Умные серые глаза падре Лаинеса чуть сузились.
— Прежде всего — покончить с безрассудными проповедями доминиканцев и францисканцев. Их вековечная суровость ведет к тому, что богатые живут в постоянном чувстве вины, и это толкает их ко всякому сброду. С точки зрения иезуитов, это не просто ошибка, но неимоверная глупость. Материальное благополучие не есть грех, если оно идет об руку с верой. Именно вера несет с собой порядок, мирное сотрудничество сословий и земное воспроизведение небесной иерархии. Старинная басня Менения Агриппы, хоть и языческая по сути, имеет глубокий смысл: чтобы нормально функционировать, все члены должны двигаться согласованно и составлять вместе единый организм.
— В чем же я ошибаюсь? — немного растерянно спросил Оже.
Во взгляде Лаинеса появилась сердечность.
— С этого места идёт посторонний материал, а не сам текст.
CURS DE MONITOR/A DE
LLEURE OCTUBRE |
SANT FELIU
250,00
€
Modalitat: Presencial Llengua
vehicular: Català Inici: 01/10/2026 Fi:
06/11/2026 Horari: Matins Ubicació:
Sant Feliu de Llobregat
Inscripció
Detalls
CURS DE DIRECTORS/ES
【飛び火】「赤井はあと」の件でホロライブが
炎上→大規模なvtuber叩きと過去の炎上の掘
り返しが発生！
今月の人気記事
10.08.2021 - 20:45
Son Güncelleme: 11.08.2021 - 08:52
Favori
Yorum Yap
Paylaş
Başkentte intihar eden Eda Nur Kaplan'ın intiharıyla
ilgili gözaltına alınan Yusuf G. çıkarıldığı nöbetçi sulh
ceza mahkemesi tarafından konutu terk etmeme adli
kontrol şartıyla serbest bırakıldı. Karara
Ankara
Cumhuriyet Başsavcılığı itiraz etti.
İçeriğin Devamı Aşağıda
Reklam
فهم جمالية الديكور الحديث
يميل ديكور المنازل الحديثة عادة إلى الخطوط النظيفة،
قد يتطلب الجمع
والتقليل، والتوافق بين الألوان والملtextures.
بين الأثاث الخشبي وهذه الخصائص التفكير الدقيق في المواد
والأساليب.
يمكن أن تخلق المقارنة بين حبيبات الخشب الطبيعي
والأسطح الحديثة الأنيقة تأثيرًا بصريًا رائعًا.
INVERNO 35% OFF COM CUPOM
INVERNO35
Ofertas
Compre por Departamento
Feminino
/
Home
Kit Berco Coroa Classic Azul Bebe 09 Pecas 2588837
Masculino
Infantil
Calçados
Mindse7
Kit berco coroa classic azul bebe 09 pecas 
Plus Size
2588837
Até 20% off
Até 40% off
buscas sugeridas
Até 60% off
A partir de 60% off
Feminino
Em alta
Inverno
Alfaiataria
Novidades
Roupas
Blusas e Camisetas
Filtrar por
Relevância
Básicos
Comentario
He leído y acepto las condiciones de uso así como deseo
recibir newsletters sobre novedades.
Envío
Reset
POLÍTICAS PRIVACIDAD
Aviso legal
— О, ни в чем серьезном, успокойтесь. Если я приехал из Рима, это вовсе не означает, что я нахожу неправильными действия ордена во Франции. Вы прекрасно делаете, возбуждая население против гугенотов. Только ваши методы вызывают мятежи скорее против богатых, чем против еретиков. А это очень опасно. Наличие общего врага должно цементировать интересы общества, а не разделять. В противном случае мы рискуем толкнуть буржуазию в руки так называемых реформатов.
Падре Лаинес неожиданно замолчал, словно только что заметил присутствие в комнате Михаэлиса. Он сурово на него взглянул.
— Я вот уже несколько часов, как велел вас найти. Где вы пропадаете?
Михаэлис улыбнулся.
— Падре, вы учили меня, что иезуит, не живущий среди народа, — плохой иезуит.
Глаза генерала ордена смягчились.
— Вы слышали конец нашей беседы. Что вы обо всем этом думаете?
— Думаю, что как королевство Генриха Второго должно объединиться против внешнего врага, так и царство церкви должно объединиться против врага внутреннего. Ненависть может стать проводником любви. Всеобщая ненависть, направленная против тех, кто угрожает власти понтифика, поможет преодолеть разногласия и откроет дорогу гармонии.
— Именно так. Ненависть послужит любви, как грех служит добродетели. Игнаций думал точно так же.
— Отец Оже прав, когда утверждает, что нетерпимость народа обернулась в нашу пользу. Мы защищаем не политическую власть, а власть высшую. Политические кризисы преходящи, а потому нас не интересуют. Нам важно сформировать будущие поколения, а пока необходимо влиться в общество и прожить с ним вместе все кризисы. Ни у бедных, ни у богатых не может быть априорной свободы выбора. Все зависит от того, чья свобода и в какой момент может служить нашим целям, которые неизмеримо выше истории человечества.